La Abuela Fitzwilliam no pudo soportarlo más al oír esto y lo fulminó con la mirada. —¡Tonterías! Elara está embarazada, ¿por qué la arrastras de un lado para otro? Trabajas a deshoras, ¿vas a hacer que sufra contigo? Si le pasa algo al niño, ¡ya verás cómo te reprendo!
Zion Fitzwilliam le sonrió con dulzura. —¿Entonces, vas a entrar o no?
La Abuela Fitzwilliam hizo una pausa, luego se enderezó de nuevo y respondió con semblante frío: —Me da miedo entrar. Te atreviste incluso a desarmar a tus tíos. ¡Me temo que si entro, puede que no salga!
Zion Fitzwilliam recuperó su expresión seria y declaró: —Abuela, no pasa nada si no quieres entrar, pero mis tíos llevan bastante tiempo sobrepasando mis límites. No es que no les haya dado oportunidades. Este asunto no es negociable. Puedo entender que los defiendas, pero si insistes en que cambie de opinión, no voy a ceder en absoluto.
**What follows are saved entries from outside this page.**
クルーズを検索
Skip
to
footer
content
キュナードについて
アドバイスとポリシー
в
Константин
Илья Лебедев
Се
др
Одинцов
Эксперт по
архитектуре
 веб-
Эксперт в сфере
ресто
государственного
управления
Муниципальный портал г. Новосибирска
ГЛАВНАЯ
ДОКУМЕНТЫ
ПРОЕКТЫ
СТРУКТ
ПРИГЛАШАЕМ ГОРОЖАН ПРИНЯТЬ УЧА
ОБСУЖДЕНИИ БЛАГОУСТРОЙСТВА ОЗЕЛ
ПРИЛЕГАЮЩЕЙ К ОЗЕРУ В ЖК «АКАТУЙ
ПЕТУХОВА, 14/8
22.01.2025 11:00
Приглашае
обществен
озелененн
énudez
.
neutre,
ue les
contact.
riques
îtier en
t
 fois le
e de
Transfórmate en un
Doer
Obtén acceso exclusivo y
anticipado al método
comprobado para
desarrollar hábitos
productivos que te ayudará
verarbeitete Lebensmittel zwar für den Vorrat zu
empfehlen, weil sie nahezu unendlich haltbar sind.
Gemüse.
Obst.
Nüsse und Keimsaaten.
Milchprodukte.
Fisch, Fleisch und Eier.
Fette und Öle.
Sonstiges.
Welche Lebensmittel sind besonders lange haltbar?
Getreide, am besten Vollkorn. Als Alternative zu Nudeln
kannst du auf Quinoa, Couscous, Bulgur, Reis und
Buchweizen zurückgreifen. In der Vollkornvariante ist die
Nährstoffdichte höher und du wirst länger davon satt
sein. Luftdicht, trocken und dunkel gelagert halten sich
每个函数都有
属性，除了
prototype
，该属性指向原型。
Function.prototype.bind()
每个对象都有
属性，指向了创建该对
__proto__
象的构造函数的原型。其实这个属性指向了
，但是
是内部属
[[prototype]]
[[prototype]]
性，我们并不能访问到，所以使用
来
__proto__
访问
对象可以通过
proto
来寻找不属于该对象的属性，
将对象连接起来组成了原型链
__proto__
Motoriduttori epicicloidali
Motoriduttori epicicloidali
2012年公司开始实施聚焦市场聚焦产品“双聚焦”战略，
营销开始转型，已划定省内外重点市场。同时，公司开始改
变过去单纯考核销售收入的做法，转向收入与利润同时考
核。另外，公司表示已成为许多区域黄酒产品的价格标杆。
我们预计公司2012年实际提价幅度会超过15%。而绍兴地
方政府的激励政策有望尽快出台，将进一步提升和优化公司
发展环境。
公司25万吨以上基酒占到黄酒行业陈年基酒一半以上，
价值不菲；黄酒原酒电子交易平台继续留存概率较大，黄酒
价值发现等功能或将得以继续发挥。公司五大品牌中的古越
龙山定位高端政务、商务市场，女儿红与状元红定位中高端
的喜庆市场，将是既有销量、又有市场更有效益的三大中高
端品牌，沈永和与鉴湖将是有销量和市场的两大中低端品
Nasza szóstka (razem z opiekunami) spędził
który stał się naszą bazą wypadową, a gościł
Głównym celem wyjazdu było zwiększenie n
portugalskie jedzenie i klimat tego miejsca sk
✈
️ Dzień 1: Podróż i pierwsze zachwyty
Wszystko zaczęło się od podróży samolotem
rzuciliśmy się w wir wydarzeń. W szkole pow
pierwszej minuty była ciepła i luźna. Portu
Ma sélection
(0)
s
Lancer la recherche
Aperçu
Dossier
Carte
La Abuela Fitzwilliam estaba tan enfadada que casi no encontraba las palabras. —Tú de verdad eres…
Había que dejar una salida para poder volver a verse en el futuro. Aniquilarlos por completo no era forma de tratar a la familia, ¿o sí?
Zion Fitzwilliam y la Abuela Fitzwilliam se mantuvieron en un punto muerto, él fuera del coche y ella dentro, sin que ninguno de los dos estuviera dispuesto a ceder.
Elara suspiró suavemente y le dijo a la Abuela Fitzwilliam: —Abuela, Zion no es una persona inhumana. ¿No has considerado que la situación actual podría ser ya el mejor resultado posible para mis tíos?
—Si les diéramos todo lo que desean, no se quedarían satisfechos. Fomentar su codicia solo llevaría a más exigencias, y entonces la familia acabaría a la gresca. ¿Eso haría feliz a todo el mundo?
De camino a casa, Zion Fitzwilliam le había explicado los problemas familiares, junto con lo que estaba en juego, por lo que ahora Elara actuaba como la voz de la razón desde la perspectiva de la Abuela Fitzwilliam.
La Abuela Fitzwilliam escuchó las palabras de Elara, un brillo de empatía apareció en sus ojos. —Elara, la Abuela entiende todo lo que dices, pero las acciones de Zion me parecen demasiado despiadadas.
—Abuela, gastar dos millones al mes cada uno es suficiente para ellos. No les permitirá causar problemas ni los dejará con apuros económicos. Mientras no sigan saboteando a Zion, todos podremos vivir en paz. ¿No es esa la mejor opción?
Finalmente, las palabras de Elara lograron persuadir a la Abuela Fitzwilliam, y esta extendió la mano. —Elara, ayúdame.
Elara se alegró y se apresuró a ayudarla, mientras la Abuela Fitzwilliam salía del coche, lanzándole todavía una mirada severa a Zion Fitzwilliam.
Este mocoso… si tuviera la mitad de sensatez que Elara, ¿se habría enfadado ella tanto?